If Lizzie was guilty and indeed killed Andrew, then first, once she was sure Bridget was upstairs and out of earshot, she would presumably have had to retrieve the hatchet from wherever she stashed it after killing Abby with it. Then she would have had to quietly sneak up on her father so as not to disturb his nap. Then she would have had to kill him with 10 blows to the head without getting sidetracked by emotion. Then she would have had to deal with any blood spatters that had hit her person. Some speculate that Lizzie may have first grabbed her father’s long, black Prince Albert Coat, hanging in the dining room, and put it on backwards to protect her dress from the blood flying from the hatchet blows and spurting on the walls, before folding it up and putting it under his ruined head afterward. If she did think to do such a thing, that may have saved her from spending the time it would have taken to change her dress. Even so, she would have had at least some blood on her hands, or her face, or her hair to deal with, to clean up, to make disappear without a trace. There was a sink right off kitchen near the back door, so perhaps she used that.

Next, she would have had to dispense with the bloody weapon. Many, if not most, in the guilty camp today believe she hid it somewhere in the house, a place she somehow felt confident the police would never think to look. But during her trial, the prosecution contended that Lizzie dealt with the weapon by breaking off the handle. She then thoroughly washed the blood off the blade, then ran the blade down to the cellar, then dipped it in the ash heap there, then tossed it into an old salt box of odds and ends. (What she did with the handle in that scenario, they left unclear.)
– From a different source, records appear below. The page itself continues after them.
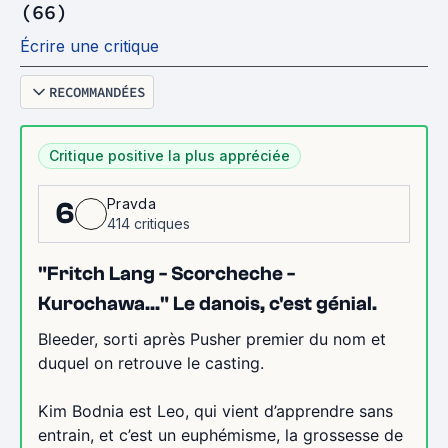
(66)
Écrire une critique
RECOMMANDÉES
Critique positive la plus appréciée
Pravda
6
414 critiques
"Fritch Lang - Scorcheche -
Kurochawa..." Le danois, c'est génial.
Bleeder, sorti après Pusher premier du nom et
duquel on retrouve le casting.
Kim Bodnia est Leo, qui vient d’apprendre sans
entrain, et c’est un euphémisme, la grossesse de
Lizzie would then have had to go outside and do something out back, although what, exactly, was not addressed by the prosecution. (Victoria Lincoln believed she went to the barn to use the vise there to break the handle from the hatchet blade: others think she went out back to go the corner of the fence to fling the bloody hatchet atop the Crowe barn.) Lizzie herself said she was out in the barn looking for sinkers, and not in the house killing her father, which the prosecution declared a lie, but either way, Lizzie almost certainly had been out back because a witness, Hyman Lubinsky, saw her walking toward the side door from the back yard at about ten minutes after 11 a.m. Which just happened to be the time Lizzie said she came in and found her father dead and then called for Bridget.

So, if Lizzie was the killer, at least that much had to have happened in those 13 minutes. The details of how exactly she accomplished her to-do list are, of course, up for debate. And there have indeed been a great many debates about what Lizzie may or may not have done to make the weapon disappear, get herself clean of blood and present herself so normally that not a single witness noticed anything amiss with her appearance. She also managed to accomplish it so flawlessly that not a single one of the dozens of police officers who trooped all over the house that day saw anything suspicious to collect as evidence.
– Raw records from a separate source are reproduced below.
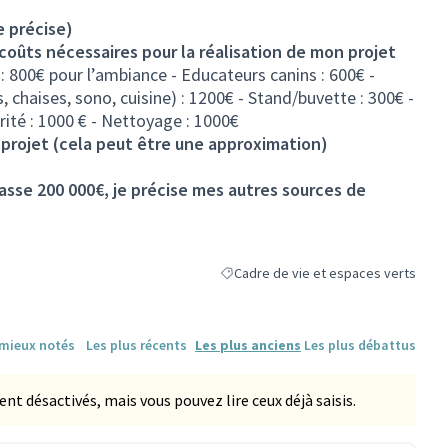
e précise)
s coûts nécessaires pour la réalisation de mon projet
 800€ pour l’ambiance - Educateurs canins : 600€ -
, chaises, sono, cuisine) : 1200€ - Stand/buvette : 300€ -
rité : 1000 € - Nettoyage : 1000€
projet (cela peut être une approximation)
sse 200 000€, je précise mes autres sources de
Cadre de vie et espaces verts
Filtrer les résultats de la catégorie :
 mieux notés
Les plus récents
Les plus anciens
Les plus débattus
 désactivés, mais vous pouvez lire ceux déjà saisis.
Now, here is the most debated question of all: Was 13 minutes really enough to accomplish all that?

Was it Possible?

When presenting his case to the jury, Knowlton acknowledged that Lizzie hadn’t had a lot of time to do all he suggested she did in that short 13 minute window, but declared it was “time enough.” Writing years later, Edmund Pearson would echo Knowlton (as he did in most things) and say, “The time was ample.” He even helped her out by suggesting the handle on the handleless hatchet broke during the killing of Andrew, so she wouldn’t have had to deal with that pesky detail.

In the years since, those in the guilty camp have been of the same mind. Sure, she would have had to rush a bit, but she could have done it. Many an enterprising Borden buff has even sought to prove it by taking a tour of the actual Borden house and breaking out a stopwatch to time all the actions they believe Lizzie took. Some of these buffs go on Borden-dedicated message boards and post their times, and a few have gone as low as eight minutes. This seems reasonable to many; after all, we are accustomed to watching crime capers on television in which complicated series of events are pulled off in a short time by clever culprits who beat the clock every time.
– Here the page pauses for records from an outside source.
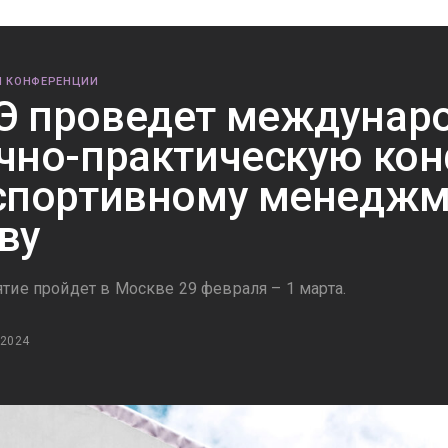
И КОНФЕРЕНЦИИ
 проведет междунар
чно-практическую ко
спортивному менеджм
ву
тие пройдет в Москве 29 февраля – 1 марта.
 2024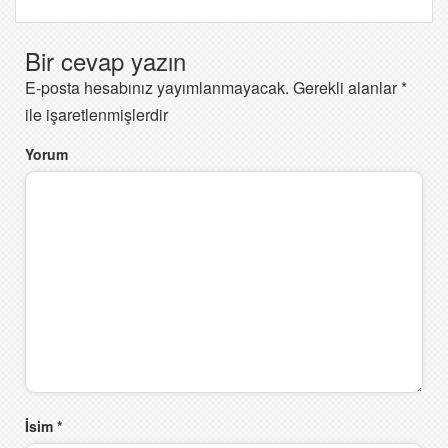
Bir cevap yazın
E-posta hesabınız yayımlanmayacak.
Gerekli alanlar
*
ile işaretlenmişlerdir
Yorum
İsim
*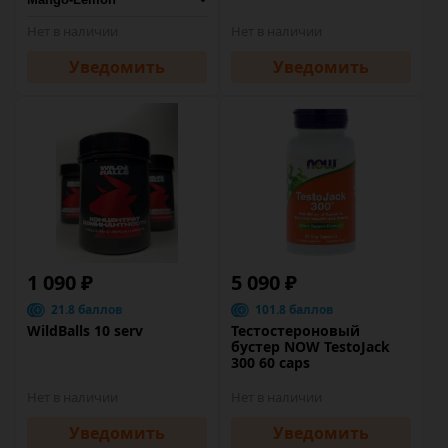
Нет в наличии
Нет в наличии
Уведомить
Уведомить
1 090 ₽
5 090 ₽
21.8 баллов
101.8 баллов
WildBalls 10 serv
Тестостероновый
бустер NOW TestoJack
300 60 caps
Нет в наличии
Нет в наличии
Уведомить
Уведомить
So sure, it is technically possible Lizzie could have killed her father and erased the evidence in only thirteen minutes. But was it realistically possible? Lizzie’s jury apparently thought not. They couldn’t imagine it, and many observers today also struggle with the idea.

So, for argument’s sake, let’s give an intruder the same 13-minute window. All he would have had to do once Lizzie stepped out of the house to go to the barn was give it a few minutes to make sure all was quiet, then slip out of his hiding place (perhaps the upstairs guest room, sitting with Abby’s body, or perhaps the parlor). The hatchet would, of course, already be in his hand, so he would simply have to put himself at the end of the sitting room sofa where Andrew slept, deliver ten blows of the hatchet into Andrew’s unsuspecting face, perhaps wipe some blood off the hatchet as well as his face or hands with the sleeve of a dark coat that wouldn’t easily show blood, then move quickly through the kitchen and step out the screen door (perhaps hanging back another minute or two, if he saw Lizzie still under the pear tree picking up pears).

Once the coast was clear, in about two seconds he would have been around the corner of the house there at the back door and out of sight of the street. In another thirty seconds he would have been able to step up onto the lumber pile and get over the back fence of the Borden yard and into the Chagnon orchard, where he would become nearly invisible under the shadows of thick trees. Perhaps he tossed the hatchet up from there onto the Crowe barn to his right, or perhaps he simply walked nonchalantly onto Third Street to blend into normal traffic, the hatchet hidden and unnoticed beneath his coat. He could have done all that in five or six minutes. So which scenario seems more realistically possible?

Author’s Take

When it comes to the thirteen minutes and the question of whether Lizzie could have managed to kill her father and make the weapon disappear and clean herself up so expertly in that small time window, there is no “proof” to be found one way or the other; we can’t know with any certainty what she did or didn’t do. It then becomes either believable or not believable depending on who you ask. It’s one of those eye-of-the-beholder situations, as so many elements about the case are, and our answer will be dictated first by whether we lean toward Lizzie’s guilt or innocence, as that determines how we interpret everything we learn about the case. Yet, it will also be influenced by how we have experienced our own ability to get things done in a certain amount of time.

Some—like those Borden murder buffs with their stopwatches—will shrug off Lizzie’s after-murder to-do list as almost too easy. (I imagine these people to be track and field stars able to bound up and down stairs lickety-split, or world-champion chess players trained to think fast under pressure.) But someone like me, old enough to have encountered enough real-world situations where things never feel exactly like I expect them to feel (and how does it feel to chop into the head of one’s own father anyway?), and things rarely go exactly as I imagined them to go, so I cannot shrug it off. Especially when I factor in all the times I have accidentally forgotten one little thing, or left a smear of something behind I didn’t realize, or I have dropped something, or tripped on something, or failed to see something right in front of my face … and that’s not even taking into account what happens when a good jolt of adrenaline hits my brain.

No, in the eye of this beholder, it is not realistically possible, or at least not realistically probable, that Lizzie could have done what she would have needed to do to commit a blood-drenched murder of her own father and then stand before witnesses in pristine condition, no bloody weapon to be found. Not in the thirteen minutes she had available to her. To borrow a phrase from Knowlton, “I assert that that story is simply absurd, I assert that that story is not within the bounds of reasonable possibilities.”